Público fiel mantém a tradição

Entre influenciadores de beleza, a latinha azul é frequentemente descrita como “plano B oficial” para momentos em que formulas trendy não entregam resultado. A recomendação boca a boca sustenta o ciclo de vendas: quem experimenta, costuma repetir a compra e indicar a amigos ou familiares.

FAQ

O Nivea Creme pode substituir um hidratante facial diário?
Ele é indicado para uso pontual em peles normais a secas. Em peles oleosas, a textura pesada pode obstruir poros.

O produto tem fragrância?
Sim, possui perfume característico, porém suave e sem variações sazonais.

Há contraindicação para crianças?
Não, mas é recomendável aplicar pequenas quantidades e observar possíveis reações.

Quanto tempo dura a latinha de 56 g?
Com uso localizado, de quatro a seis semanas.
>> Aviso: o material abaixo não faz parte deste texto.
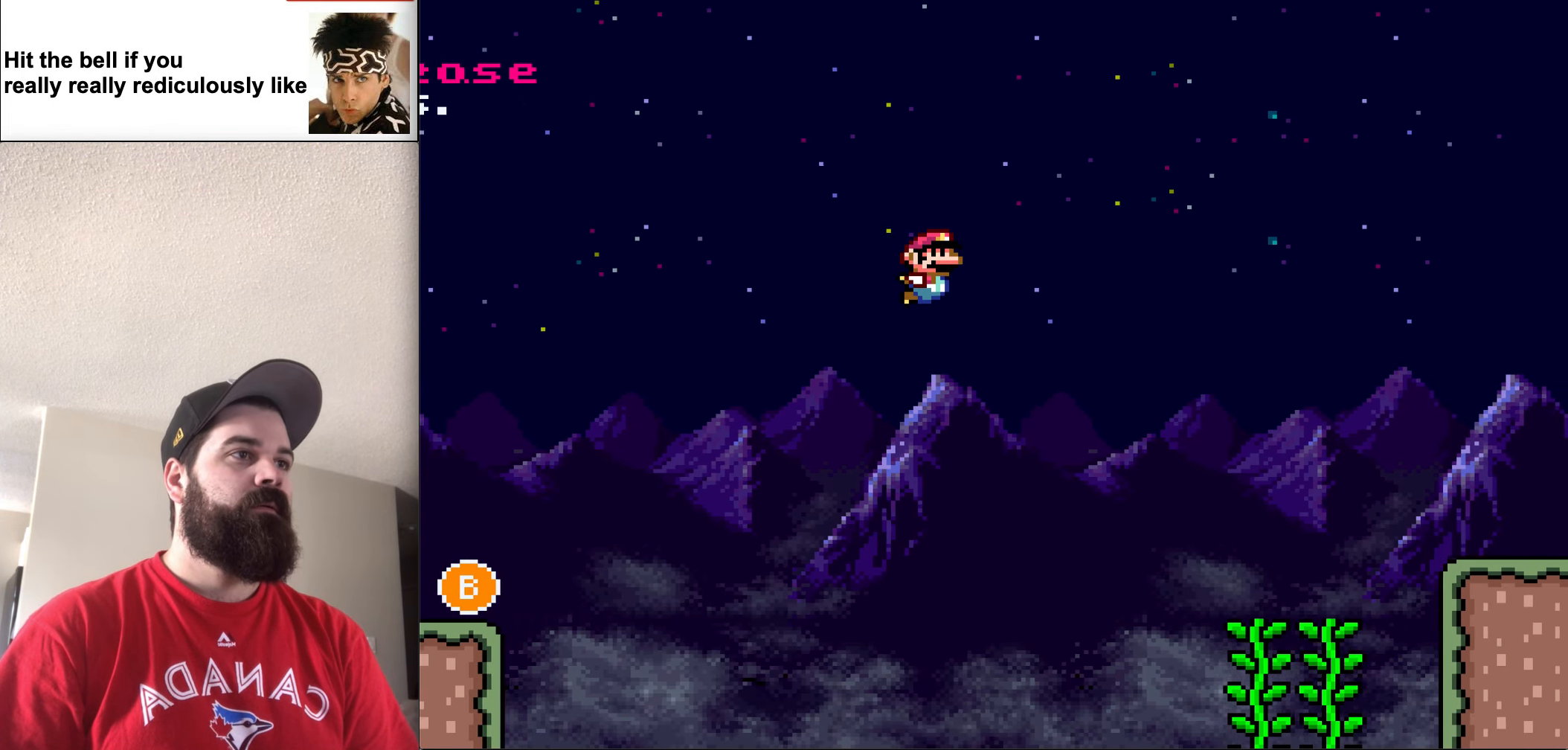
{"buttons": ["Y", "DPAD_UP"], "events": [[100, "B", "up"], [100, "DPAD_RIGHT", "up"], [400, "DPAD_UP", "down"]]}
A versão de 97 g pode chegar a três meses.

O creme contém protetor solar?
Não. A aplicação de filtro solar separado continua obrigatória durante o dia.

Mesmo em meio a lançamentos high-tech, o Nivea Creme da latinha azul segue provando que, algumas vezes, o cuidado básico e constante fala mais alto do que modismos passageiros. A cada inverno, a busca por ele aumenta — e as latas desaparecem rapidamente das gôndolas, só para serem repostas pouco depois e iniciar um novo ciclo de vendas.